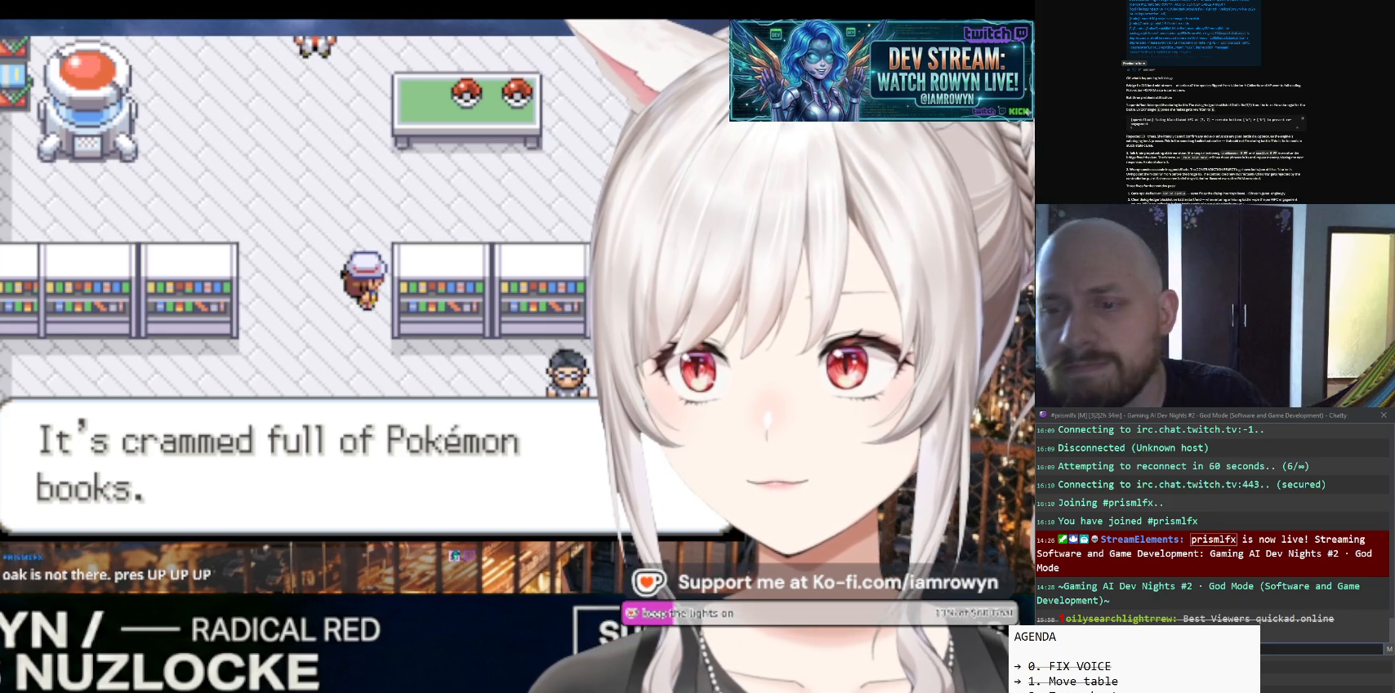
{"buttons": ["A"], "events": []}
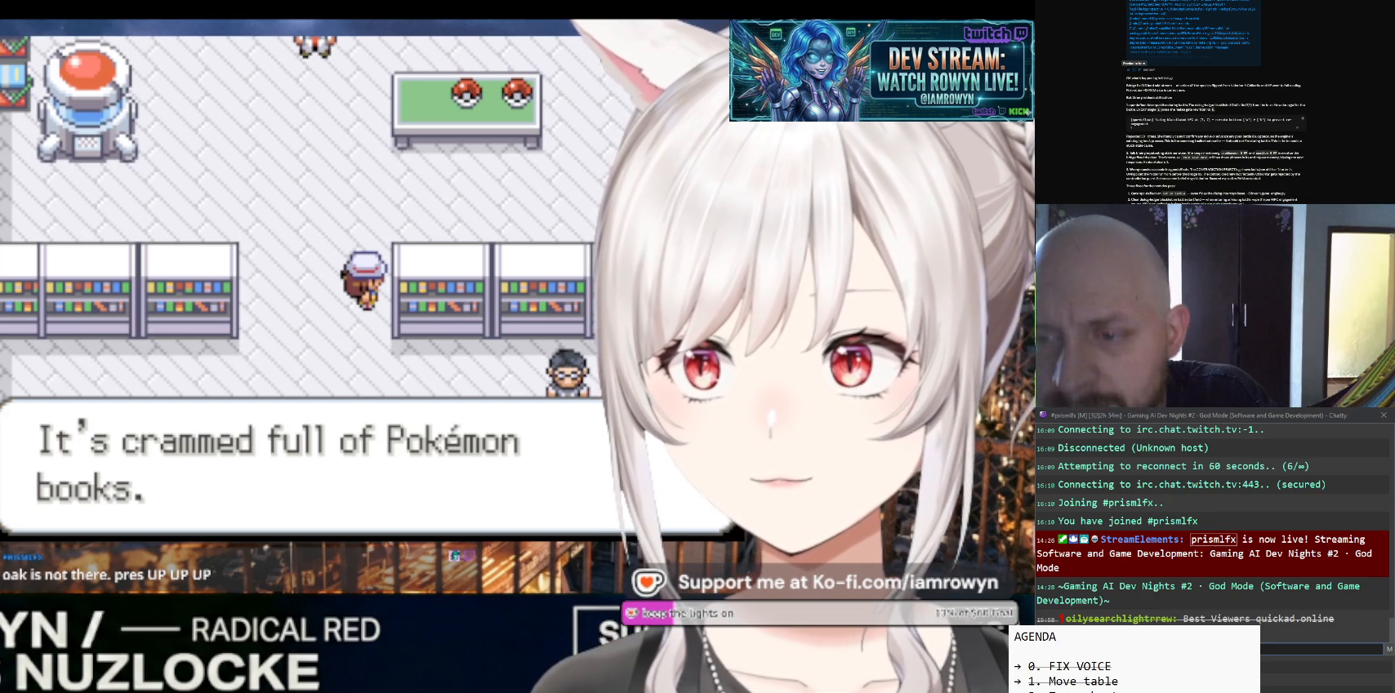
{"buttons": ["A"], "events": []}
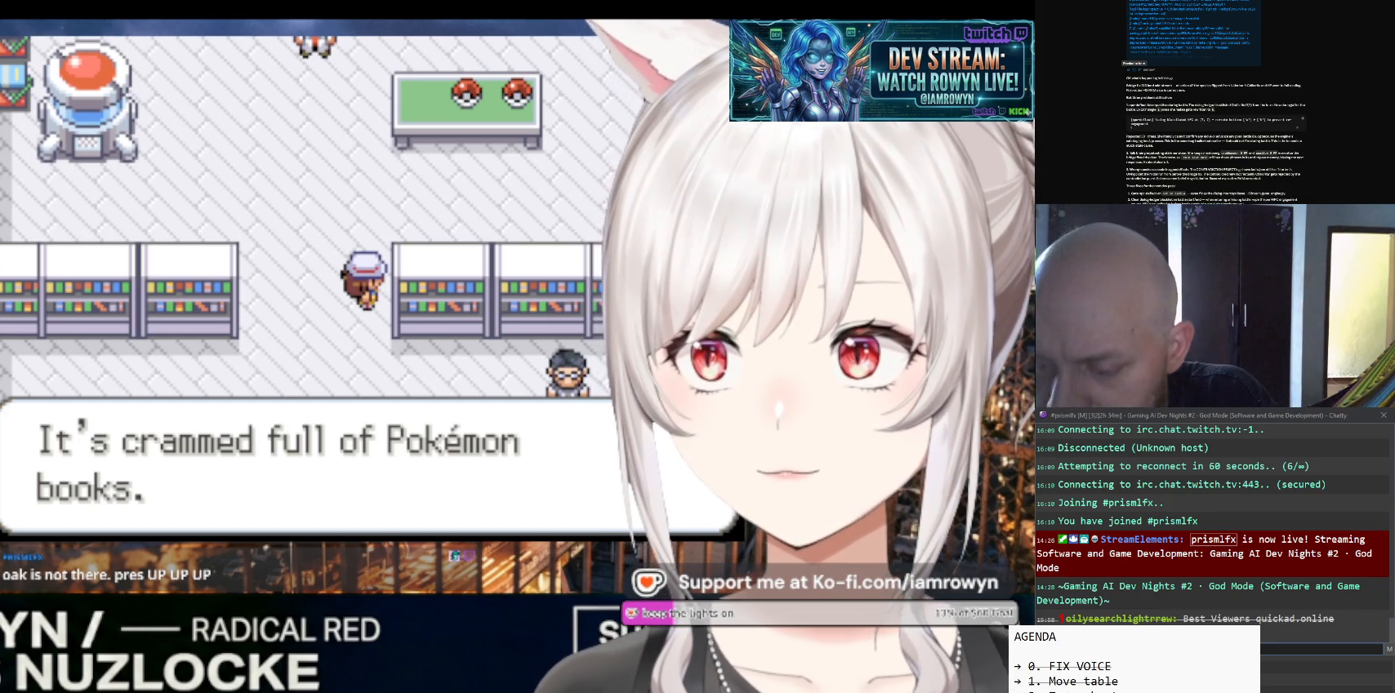
{"buttons": ["A"], "events": []}
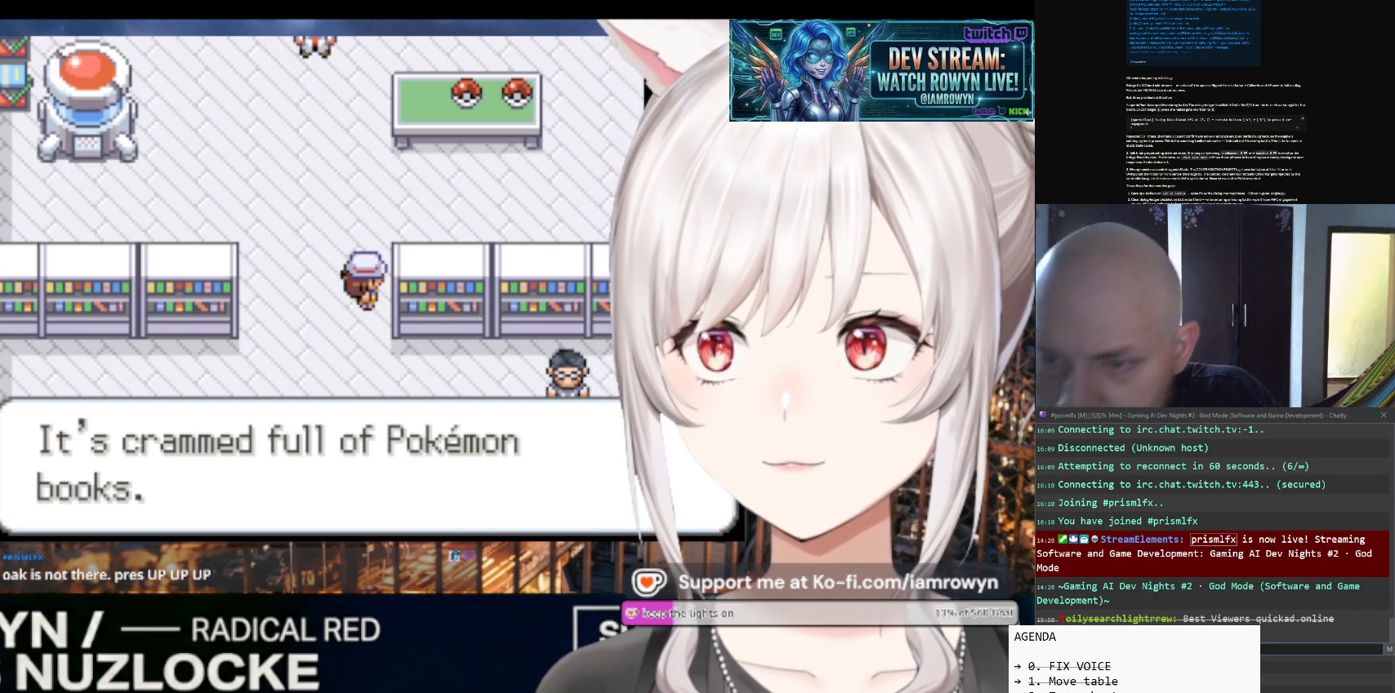
{"buttons": ["A"], "events": []}
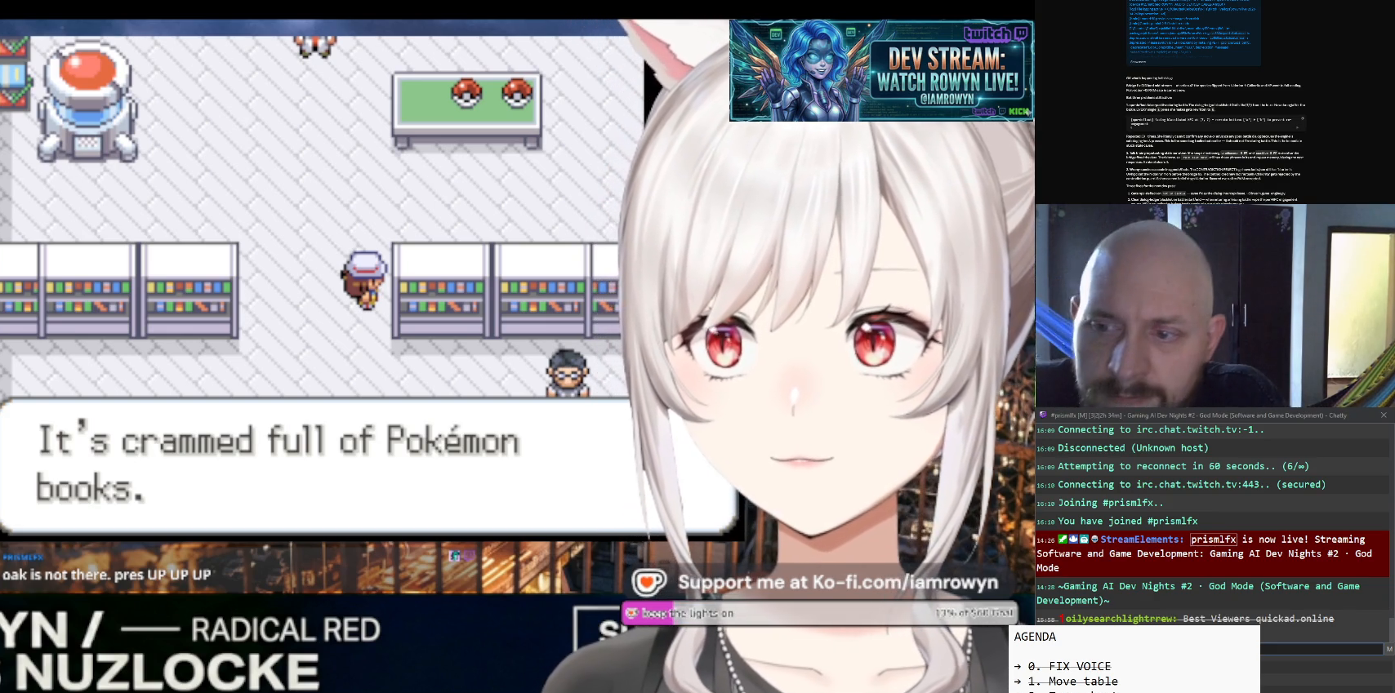
{"buttons": ["A"], "events": []}
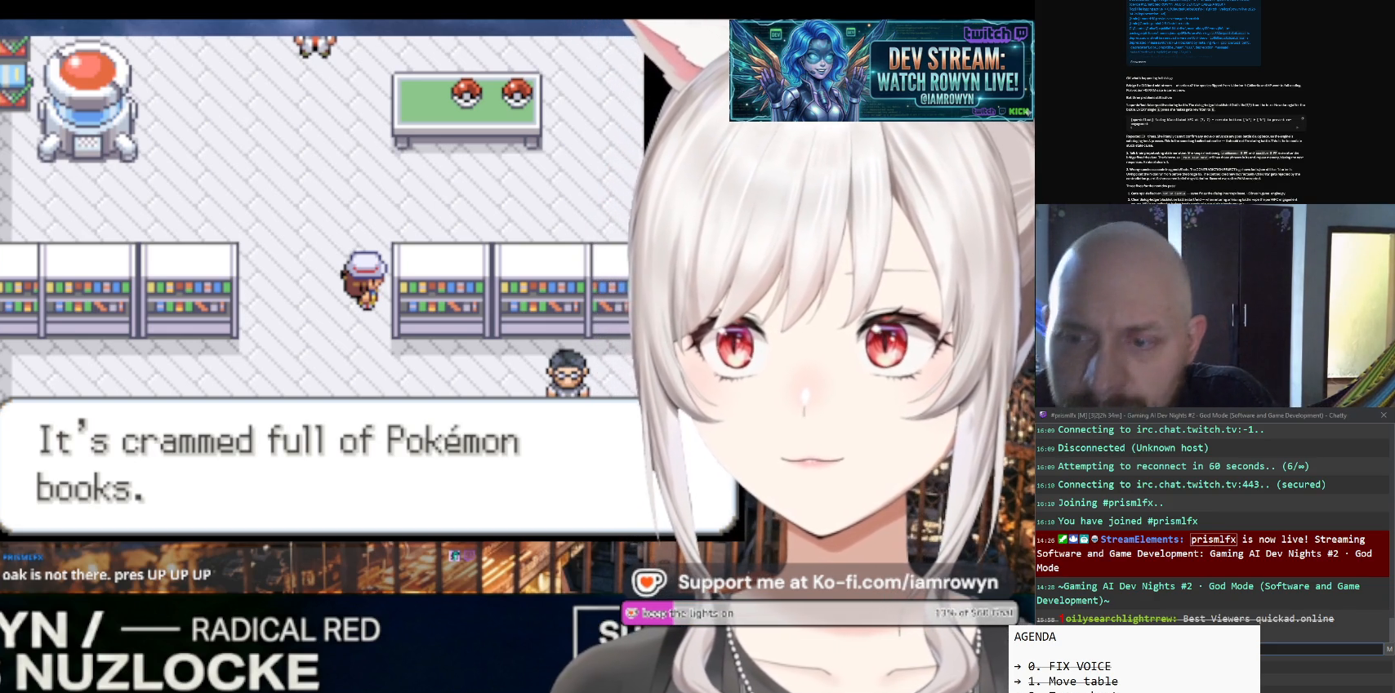
{"buttons": ["A"], "events": []}
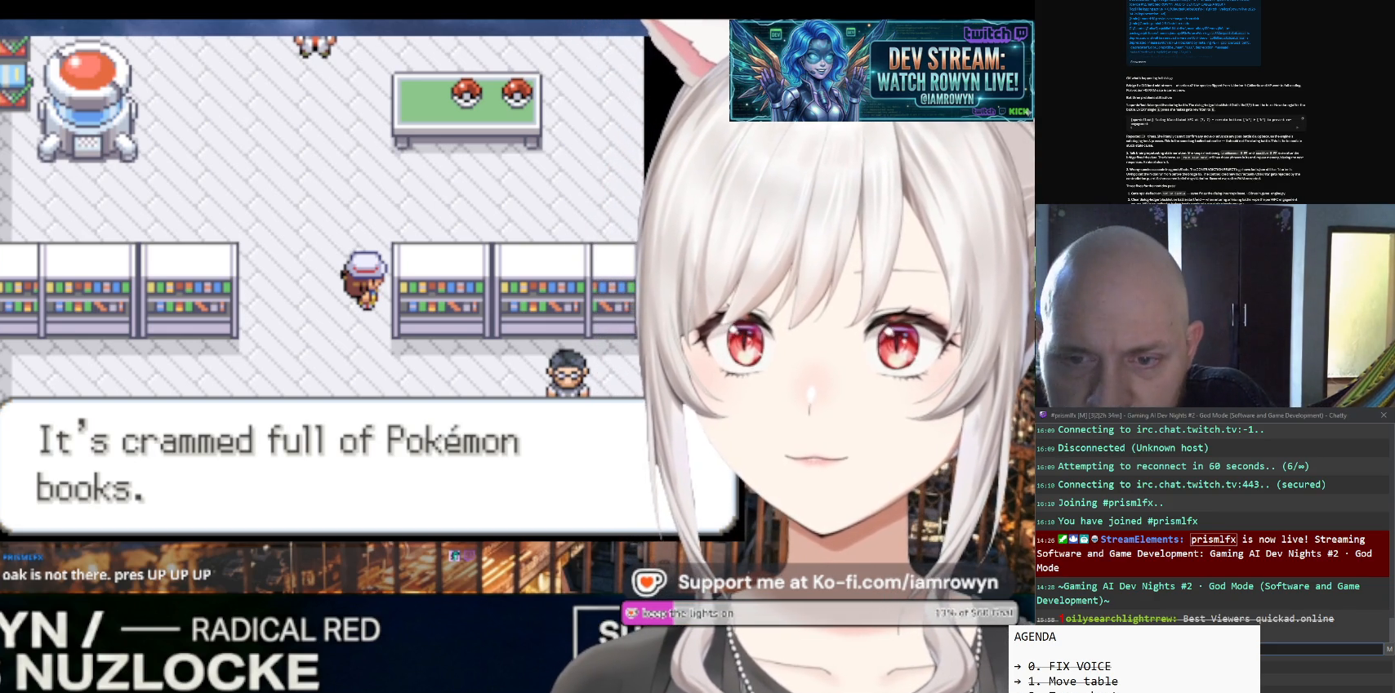
{"buttons": ["A"], "events": []}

+===+

What is being asked — Everything in the data must be printed verbatim except the pictures.

Response box —
{"buttons": ["A"], "events": []}
{"buttons": ["A"], "events": []}
{"buttons": ["A"], "events": []}
{"buttons": ["A"], "events": []}
{"buttons": ["A"], "events": []}
{"buttons": ["A"], "events": []}
{"buttons": ["A"], "events": []}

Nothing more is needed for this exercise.